Ren Yuan melipat lengan jubahnya, menyuruh mereka membaringkan Xin Zhan di ruangan yang kiranya luas. Dia dan ahli obat itu berupaya mengembalikan nyawa Xin Zhan, dengan apa pun itu. Dua jam bekerja tetap tidak ada kemajuan, Ren Yuan kembali menjatuhkan air mata saat melihat putranya itu tak kunjung membuka mata. Segala teknik dan obat-obat paling manjur sekali pun sudah dikerahkan tapi tak ada satu pun yang membuahkan hasil.
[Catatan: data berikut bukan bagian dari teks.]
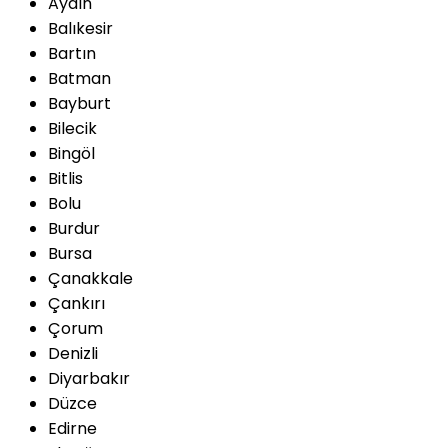
Aydın
Balıkesir
Bartın
Batman
Bayburt
Bilecik
Bingöl
Bitlis
Bolu
Burdur
Bursa
Çanakkale
Çankırı
Çorum
Denizli
Diyarbakır
Düzce
Edirne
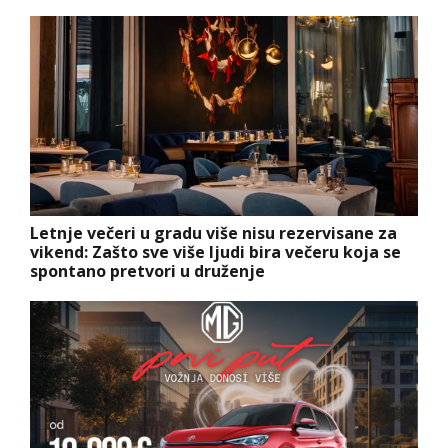
Letnje večeri u gradu više nisu rezervisane za
vikend: Zašto sve više ljudi bira večeru koja se
spontano pretvori u druženje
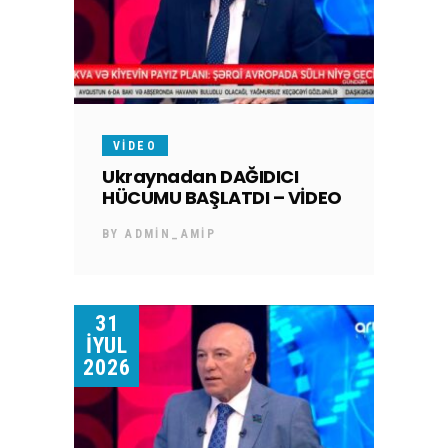
VIDEO
Ukraynadan DAĞIDICI
HÜCUMU BAŞLATDI – VİDEO
BY
ADMIN_AMIP
31
İYUL
2026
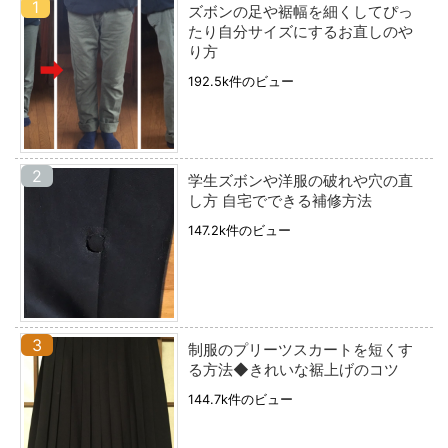
ズボンの足や裾幅を細くしてぴっ
たり自分サイズにするお直しのや
り方
192.5k件のビュー
学生ズボンや洋服の破れや穴の直
し方 自宅でできる補修方法
147.2k件のビュー
制服のプリーツスカートを短くす
る方法◆きれいな裾上げのコツ
144.7k件のビュー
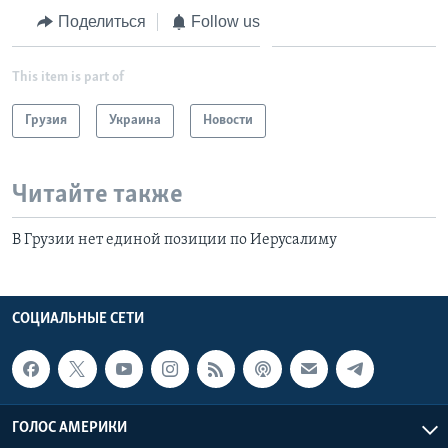
Поделиться
Follow us
This item is part of
Грузия
Украина
Новости
Читайте также
В Грузии нет единой позиции по Иерусалиму
СОЦИАЛЬНЫЕ СЕТИ
ГОЛОС АМЕРИКИ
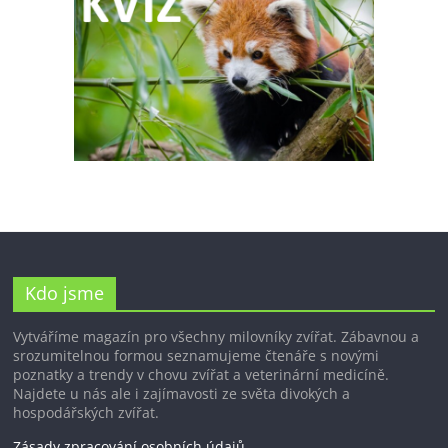
Kdo jsme
Vytváříme magazín pro všechny milovníky zvířat. Zábavnou a
srozumitelnou formou seznamujeme čtenáře s novými
poznatky a trendy v chovu zvířat a veterinární medicíně.
Najdete u nás ale i zajímavosti ze světa divokých a
hospodářských zvířat.
Zásady zpracování osobních údajů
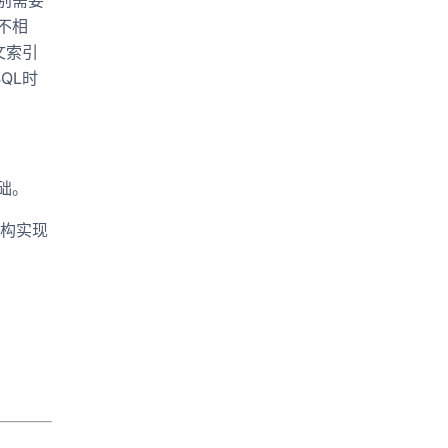
别需要
不相
文索引
QL时
础。
架构实现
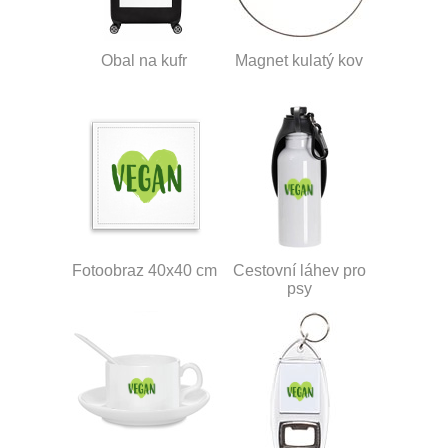
Obal na kufr
Magnet kulatý kov
Fotoobraz 40x40 cm
Cestovní láhev pro
psy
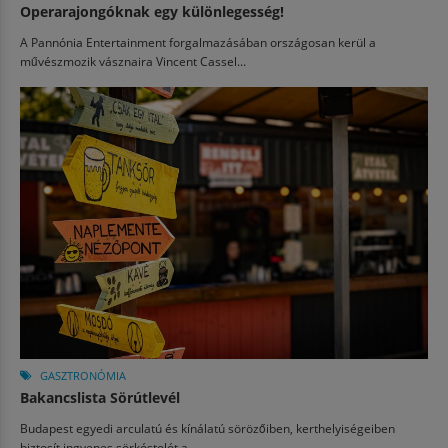
Operarajongóknak egy különlegesség!
A Pannónia Entertainment forgalmazásában országosan kerül a
művészmozik vásznaira Vincent Cassel...
GASZTRONÓMIA
Bakancslista Sörútlevél
Budapest egyedi arculatú és kínálatú sörözőiben, kerthelyiségeiben
biztosít ingyenes sörkóstolót a...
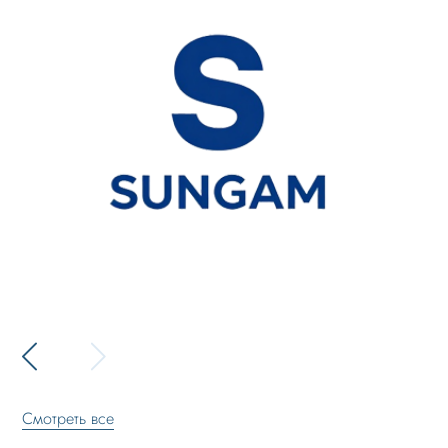
Смотреть все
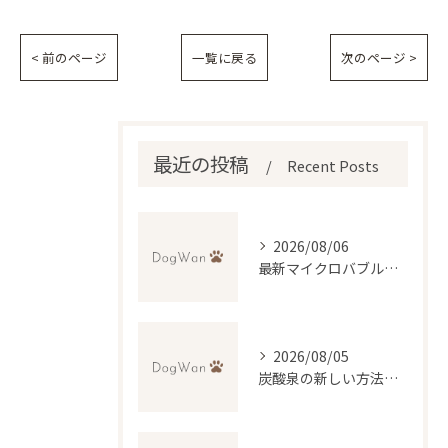
< 前のページ
一覧に戻る
次のページ >
最近の投稿
Recent Posts
2026/08/06
最新マイクロバブル技術で理想のふわふわ仕上げを実現するトリミング法
2026/08/05
炭酸泉の新しい方法で自宅再現と効果・デメリットを徹底比較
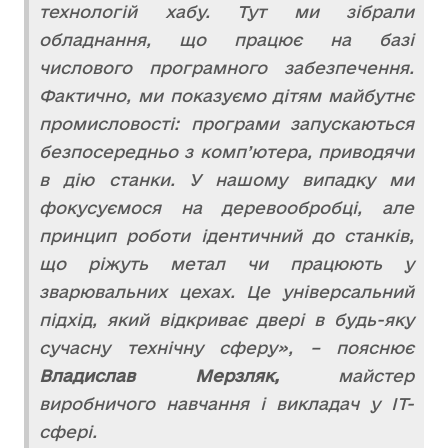
технологій хабу. Тут ми зібрали
обладнання, що працює на базі
числового програмного забезпечення.
Фактично, ми показуємо дітям майбутнє
промисловості: програми запускаються
безпосередньо з комп’ютера, приводячи
в дію станки. У нашому випадку ми
фокусуємося на деревообробці, але
принцип роботи ідентичний до станків,
що ріжуть метал чи працюють у
зварювальних цехах. Це універсальний
підхід, який відкриває двері в будь-яку
сучасну технічну сферу», – пояснює
Владислав Мерзляк,
майстер
виробничого навчання і викладач у ІТ-
сфері.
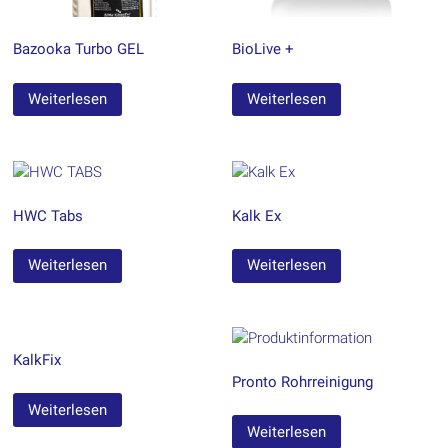
Bazooka Turbo GEL
BioLive +
Weiterlesen
Weiterlesen
HWC Tabs
Kalk Ex
Weiterlesen
Weiterlesen
KalkFix
Pronto Rohrreinigung
Weiterlesen
Weiterlesen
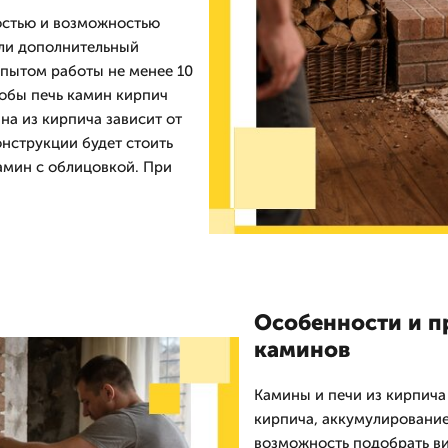
остью и возможностью
или дополнительный
опытом работы не менее 10
тобы печь камин кирпич
на из кирпича зависит от
онструкции будет стоить
мин с облицовкой. При
Особенности и 
каминов
Камины и печи из кирпича
кирпича, аккумулирование 
возможность подобрать ви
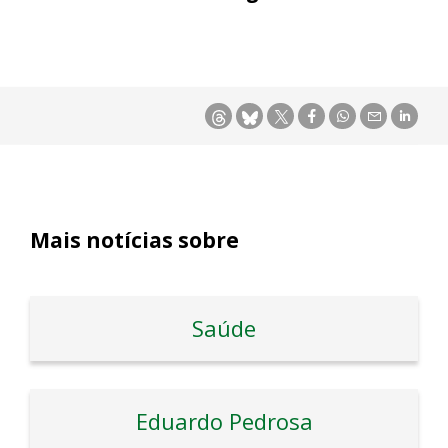
Mais notícias sobre
Saúde
Eduardo Pedrosa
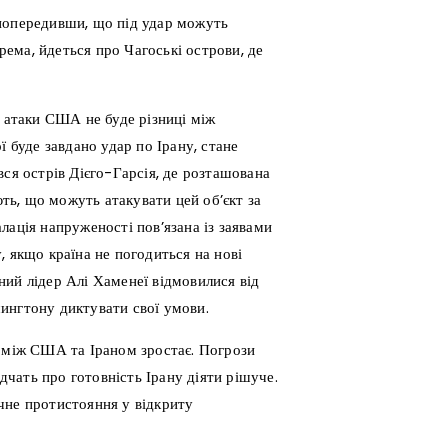
 попередивши, що під удар можуть
крема, йдеться про Чагоські острови, де
і атаки США не буде різниці між
ї буде завдано удар по Ірану, стане
вся острів Дієго-Гарсія, де розташована
ють, що можуть атакувати цей об’єкт за
лація напруженості пов’язана із заявами
, якщо країна не погодиться на нові
ий лідер Алі Хаменеї відмовилися від
ингтону диктувати свої умови.
у між США та Іраном зростає. Погрози
ідчать про готовність Ірану діяти рішуче.
чне протистояння у відкриту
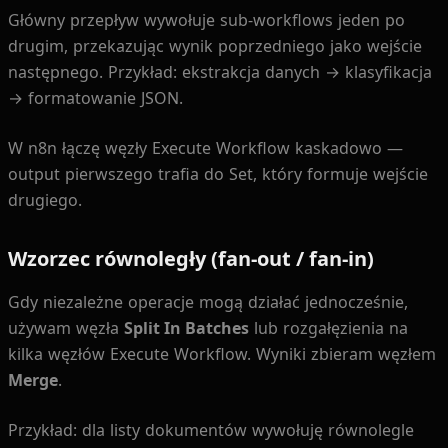
Główny przepływ wywołuje sub-workflows jeden po
drugim, przekazując wynik poprzedniego jako wejście
następnego. Przykład: ekstrakcja danych → klasyfikacja
→ formatowanie JSON.
W n8n łączę węzły Execute Workflow kaskadowo —
output pierwszego trafia do Set, który formuje wejście
drugiego.
Wzorzec równoległy (fan-out / fan-in)
Gdy niezależne operacje mogą działać jednocześnie,
używam węzła
Split In Batches
lub rozgałęzienia na
kilka węzłów Execute Workflow. Wyniki zbieram węzłem
Merge
.
Przykład: dla listy dokumentów wywołuję równolegle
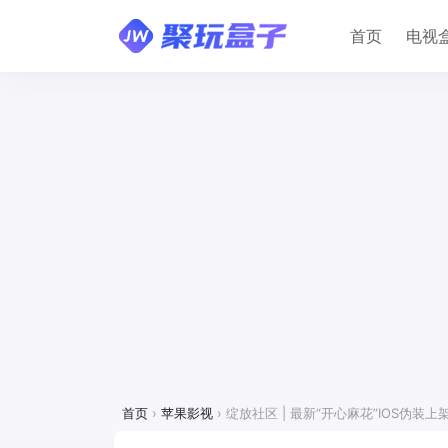
首页
电视
首页
›
苹果影视
›
绽放社区 | 最新“开心麻花”IOS伪装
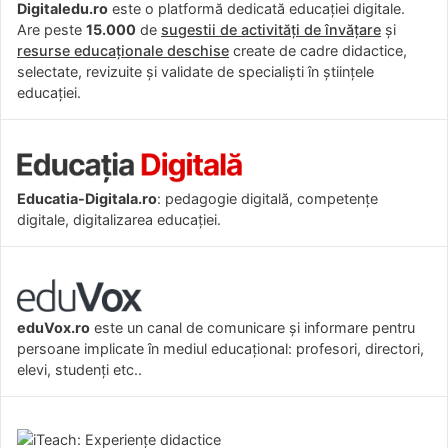
Digitaledu.ro
este o platformă dedicată educației digitale.
Are peste
15.000
de
sugestii de activități de învățare
și
resurse educaționale deschise
create de cadre didactice,
selectate, revizuite și validate de specialiști în științele
educației.
Educatia-Digitala.ro
: pedagogie digitală, competențe
digitale, digitalizarea educației.
eduVox.ro
este un canal de comunicare și informare pentru
persoane implicate în mediul educațional: profesori, directori,
elevi, studenți etc..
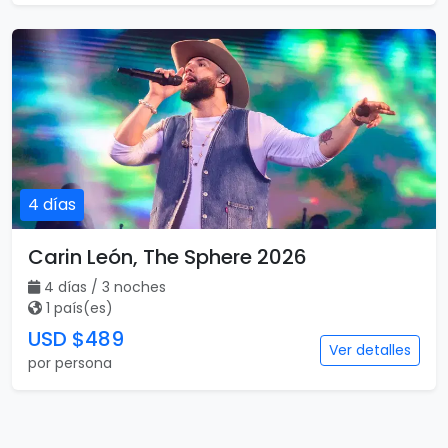
4 días
Carin León, The Sphere 2026
4 días / 3 noches
1 país(es)
USD $489
Ver detalles
por persona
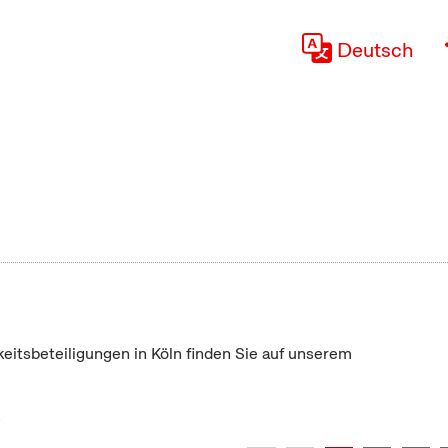
Deutsch
keitsbeteiligungen in Köln finden Sie auf unserem
"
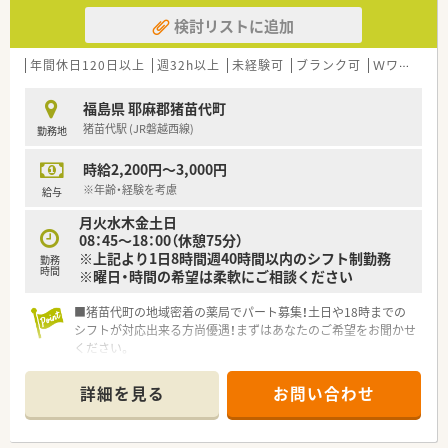
検討リストに追加
年間休日120日以上
週32h以上
未経験可
ブランク可
Ｗワーク可
福島県 耶麻郡猪苗代町
猪苗代駅 (JR磐越西線)
勤務地
時給2,200円～3,000円
※年齢・経験を考慮
給与
月火水木金土日
08：45～18：00（休憩75分）
※上記より1日8時間週40時間以内のシフト制勤務
勤務
時間
※曜日・時間の希望は柔軟にご相談ください
■猪苗代町の地域密着の薬局でパート募集！土日や18時までの
シフトが対応出来る方尚優遇！まずはあなたのご希望をお聞かせ
ください。
■正社員の方も完全週休二日制で勤務している薬局です！年間休
汁125日かつ残業ほぼなし店舗でライフワークバランスも充実
詳細を見る
お問い合わせ
◎
■内科、整形外科、眼科メインに地域の処方せんを広く集めてお
ります。学べる環境でじっくり業務にあたれます。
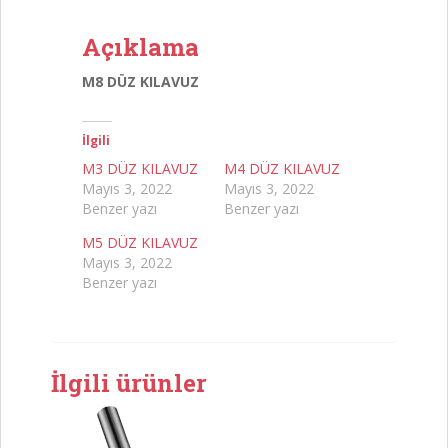
Açıklama
M8 DÜZ KILAVUZ
İlgili
M3 DÜZ KILAVUZ
M4 DÜZ KILAVUZ
Mayıs 3, 2022
Mayıs 3, 2022
Benzer yazı
Benzer yazı
M5 DÜZ KILAVUZ
Mayıs 3, 2022
Benzer yazı
İlgili ürünler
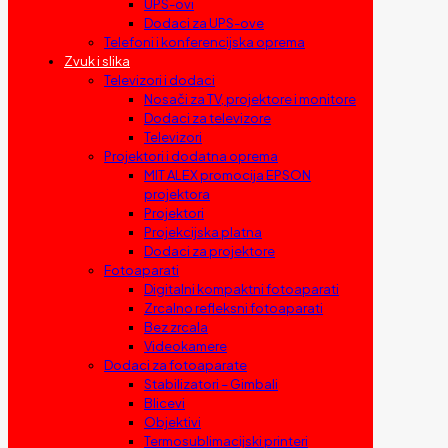
UPS-ovi
Dodaci za UPS-ove
Telefoni i konferencijska oprema
Zvuk i slika
Televizori i dodaci
Nosači za TV, projektore i monitore
Dodaci za televizore
Televizori
Projektori i dodatna oprema
MIT ALEX promocija EPSON
projektora
Projektori
Projekcijska platna
Dodaci za projektore
Fotoaparati
Digitalni kompaktni fotoaparati
Zrcalno refleksni fotoaparati
Bez zrcala
Videokamere
Dodaci za fotoaparate
Stabilizatori – Gimbali
Blicevi
Objektivi
Termosublimacijski printeri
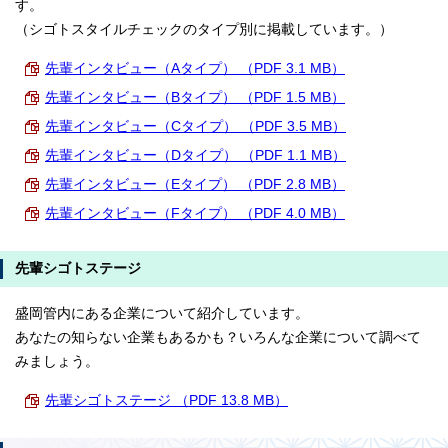
す。
（シゴトスタイルチェックのタイプ別に掲載しています。）
先輩インタビュー（Aタイプ） （PDF 3.1 MB）
先輩インタビュー（Bタイプ） （PDF 1.5 MB）
先輩インタビュー（Cタイプ） （PDF 3.5 MB）
先輩インタビュー（Dタイプ） （PDF 1.1 MB）
先輩インタビュー（Eタイプ） （PDF 2.8 MB）
先輩インタビュー（Fタイプ） （PDF 4.0 MB）
先輩シゴトステージ
盛岡管内にある企業について紹介しています。
あなたの知らない企業もあるかも？いろんな企業について調べて
みましょう。
先輩シゴトステージ （PDF 13.8 MB）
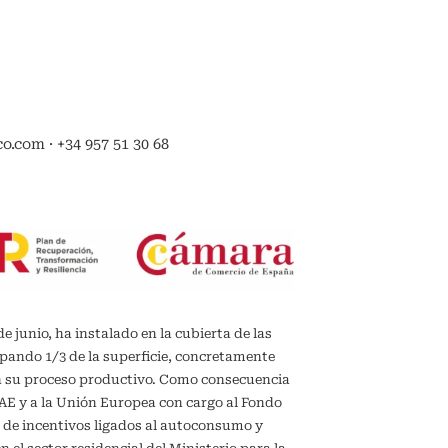
.com · +34 957 51 30 68
de junio, ha instalado en la cubierta de las
upando 1/3 de la superficie, concretamente
en su proceso productivo. Como consecuencia
IDAE y a la Unión Europea con cargo al Fondo
 de incentivos ligados al autoconsumo y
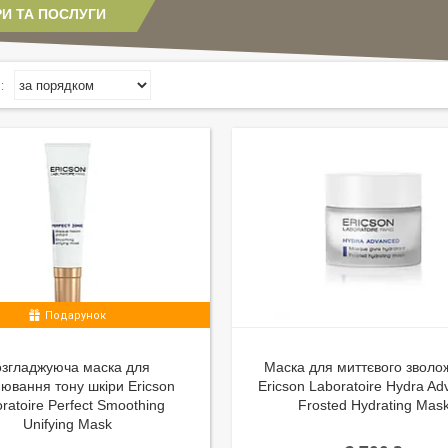
И ТА ПОСЛУГИ
Подарунок
озгладжуюча маска для
Маска для миттєвого зволо
нювання тону шкіри Ericson
Ericson Laboratoire Hydra A
ratoire Perfect Smoothing
Frosted Hydrating Mas
Unifying Mask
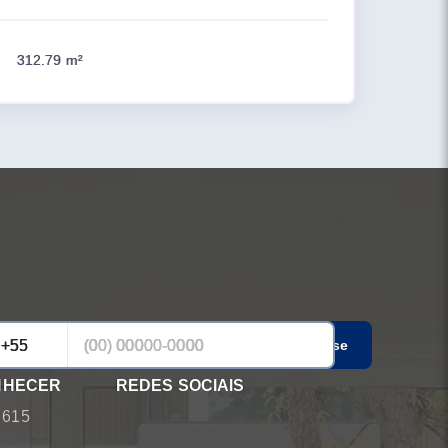
312.79 m²
Cadastrar-se
NHECER
REDES SOCIAIS
 615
Xin Xia yang baru saja mendengar kabar ini langsung diantarkan di tempat di mana ruang Xin Zhan dirawat, pundaknya seketika luruh saat mendapati Ren Yuan tengah memeluk tubuh Xin Zhan yang telah lama dingin. Sama halnya dengan para pengantar Xin Zhan yang juga merasakan duka saat mendengar tangisan Ren Yuan.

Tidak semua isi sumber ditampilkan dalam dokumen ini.